I shall not undertake categorically to answer any of these questions, but I shall briefly try to lay bare the general existing conditions of the Spanish countries, from which proper and fair deduction may be made. This study may enable us correctly to determine—first, whether the Spaniards can unite; and second, if united, whether they have the capacity to form a permanent, federation, in time to anticipate the march and progress of other nations, whose policy must be to absorb the weaker races in their own political bodies.
I begin with Spain proper. In almost all the essentials of a prosperous government, Spain is, at the present time, deficient. Her treasury is depleted, and financial aid from the outside world practically cut off, or obtainable only upon terms humiliating or prohibitive.
{38}
Her army and navy are disorganised. The sources of wealth and employment of the people are shrunken, and in some instances absolutely gone.
Worse than all the above grave difficulties, her people are disaffected with the government, thus giving countenance, on the one hand, to open revolt against it by the advocates of republicanism, and encouragement to the efforts and diplomacy of the Carlists, on the other. Apart from this view, a determined opposition to clericalism prevails, the success of which means actual separation of State and Church, so long and unhealthfully entwined in the operations and administration of the Spanish government.
It will require a clear judgment and a skilful hand to extricate the nation from all these entanglements. But I believe it can be done, and that a wise and firm ruler can guide Spain into a state of prosperity and internal peace, by the introduction of radical reforms in her administration—reforms which will demonstrate to her people that they are abreast with and enjoy the blessings of the freest form of modern government. Whether the boy-monarch who now governs Spain will be such a guide, I cannot predict. But I believe that that country can thrive better as a monarchy, conservatively administered, than as a republic. That the people have felt the impulse existing in all modern societies towards a government of laws combined with freedom, we are assured by recent observers. As is natural, much blindness and {39} indirection has hitherto attended their efforts, but the spirit of the people, though overlaid, survives, and along with it, a strong principle of fidelity and sense of duty, making the best material out of which to build institutions. These, with their noble and hitherto almost impregnable territory, securing them in large measure from foreign interference, constitute what may be called the capital of their natural resources, moral and national. Drawn within herself, self-depending, a new period of substantial greatness may yet arise. Her patriotic fervour has other aliment than the mere recollections of a never well-ascertained or well-founded empire. She can recall that her race has never been subjugated; that it defied for ages the power of the Romans and the Saracens, and that Napoleon at the height of his power failed utterly in the attempt.

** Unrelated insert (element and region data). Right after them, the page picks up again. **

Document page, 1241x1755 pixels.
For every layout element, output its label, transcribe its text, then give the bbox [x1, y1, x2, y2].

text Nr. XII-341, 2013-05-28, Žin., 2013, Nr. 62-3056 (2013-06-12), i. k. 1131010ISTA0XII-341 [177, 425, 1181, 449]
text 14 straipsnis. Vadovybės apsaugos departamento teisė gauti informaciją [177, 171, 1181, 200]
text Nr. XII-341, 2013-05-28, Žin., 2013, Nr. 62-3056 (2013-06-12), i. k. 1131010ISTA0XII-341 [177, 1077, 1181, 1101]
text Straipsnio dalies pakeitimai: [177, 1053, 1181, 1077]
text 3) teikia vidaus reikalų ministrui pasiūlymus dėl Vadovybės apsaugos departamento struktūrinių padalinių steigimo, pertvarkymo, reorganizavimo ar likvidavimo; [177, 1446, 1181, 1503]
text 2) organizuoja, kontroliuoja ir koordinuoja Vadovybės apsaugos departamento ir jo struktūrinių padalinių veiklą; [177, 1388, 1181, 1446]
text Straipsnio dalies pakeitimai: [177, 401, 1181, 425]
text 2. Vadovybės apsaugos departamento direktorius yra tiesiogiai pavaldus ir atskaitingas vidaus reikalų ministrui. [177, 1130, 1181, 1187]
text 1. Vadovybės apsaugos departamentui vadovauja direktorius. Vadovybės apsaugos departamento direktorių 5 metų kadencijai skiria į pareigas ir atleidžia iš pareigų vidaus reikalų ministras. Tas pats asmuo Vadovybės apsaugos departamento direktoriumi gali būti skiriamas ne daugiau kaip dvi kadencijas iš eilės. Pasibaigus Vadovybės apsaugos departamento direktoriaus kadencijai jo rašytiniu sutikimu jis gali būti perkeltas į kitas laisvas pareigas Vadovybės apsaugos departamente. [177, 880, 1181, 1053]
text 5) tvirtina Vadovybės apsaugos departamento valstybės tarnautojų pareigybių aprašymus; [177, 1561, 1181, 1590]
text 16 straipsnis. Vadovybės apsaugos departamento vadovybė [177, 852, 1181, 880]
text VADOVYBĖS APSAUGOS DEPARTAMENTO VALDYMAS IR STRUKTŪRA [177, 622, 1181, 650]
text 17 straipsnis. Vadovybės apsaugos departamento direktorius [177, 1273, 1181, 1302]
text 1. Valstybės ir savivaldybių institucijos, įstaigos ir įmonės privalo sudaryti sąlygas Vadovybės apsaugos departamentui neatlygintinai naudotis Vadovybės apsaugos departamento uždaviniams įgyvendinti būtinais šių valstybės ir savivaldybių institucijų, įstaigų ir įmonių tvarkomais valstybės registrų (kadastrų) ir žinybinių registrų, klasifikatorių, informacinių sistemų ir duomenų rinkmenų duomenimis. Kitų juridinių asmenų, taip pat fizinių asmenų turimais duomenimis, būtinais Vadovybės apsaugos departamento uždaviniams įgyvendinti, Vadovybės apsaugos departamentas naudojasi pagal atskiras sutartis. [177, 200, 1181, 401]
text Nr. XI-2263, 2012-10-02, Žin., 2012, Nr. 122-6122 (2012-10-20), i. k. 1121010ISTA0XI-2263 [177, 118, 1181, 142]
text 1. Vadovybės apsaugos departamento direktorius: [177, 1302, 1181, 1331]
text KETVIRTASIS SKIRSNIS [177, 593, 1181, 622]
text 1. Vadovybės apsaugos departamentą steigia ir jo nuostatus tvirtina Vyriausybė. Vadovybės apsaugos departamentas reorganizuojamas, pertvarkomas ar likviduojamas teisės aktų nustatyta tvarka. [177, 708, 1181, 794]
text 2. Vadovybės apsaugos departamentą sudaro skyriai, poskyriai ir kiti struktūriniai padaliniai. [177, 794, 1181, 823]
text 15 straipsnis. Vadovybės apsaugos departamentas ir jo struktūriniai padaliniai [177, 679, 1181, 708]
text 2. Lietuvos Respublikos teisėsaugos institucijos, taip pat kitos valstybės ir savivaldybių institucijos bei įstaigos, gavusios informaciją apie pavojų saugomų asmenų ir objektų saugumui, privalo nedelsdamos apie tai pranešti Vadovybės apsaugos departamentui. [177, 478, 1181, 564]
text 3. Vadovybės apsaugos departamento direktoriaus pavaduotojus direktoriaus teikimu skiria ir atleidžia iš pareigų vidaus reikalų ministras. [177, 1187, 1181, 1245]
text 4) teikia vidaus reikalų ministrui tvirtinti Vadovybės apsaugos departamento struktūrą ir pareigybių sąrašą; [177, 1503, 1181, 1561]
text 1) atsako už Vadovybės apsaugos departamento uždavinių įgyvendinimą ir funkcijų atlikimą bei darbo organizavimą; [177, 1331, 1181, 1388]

If, however, owing to the weakness or inability of the present King to sustain a monarchy, a republic must be tried by the people; if one political experiment after another is to be added to those of the past before a stable and satisfactory government, of some kind, is inaugurated and established, the influence of Spain, during such formative periods, as a party to any consolidation or solidification of the Spanish people, will be dissipated and become merely formal. She can and will contribute nothing substantial to such a movement.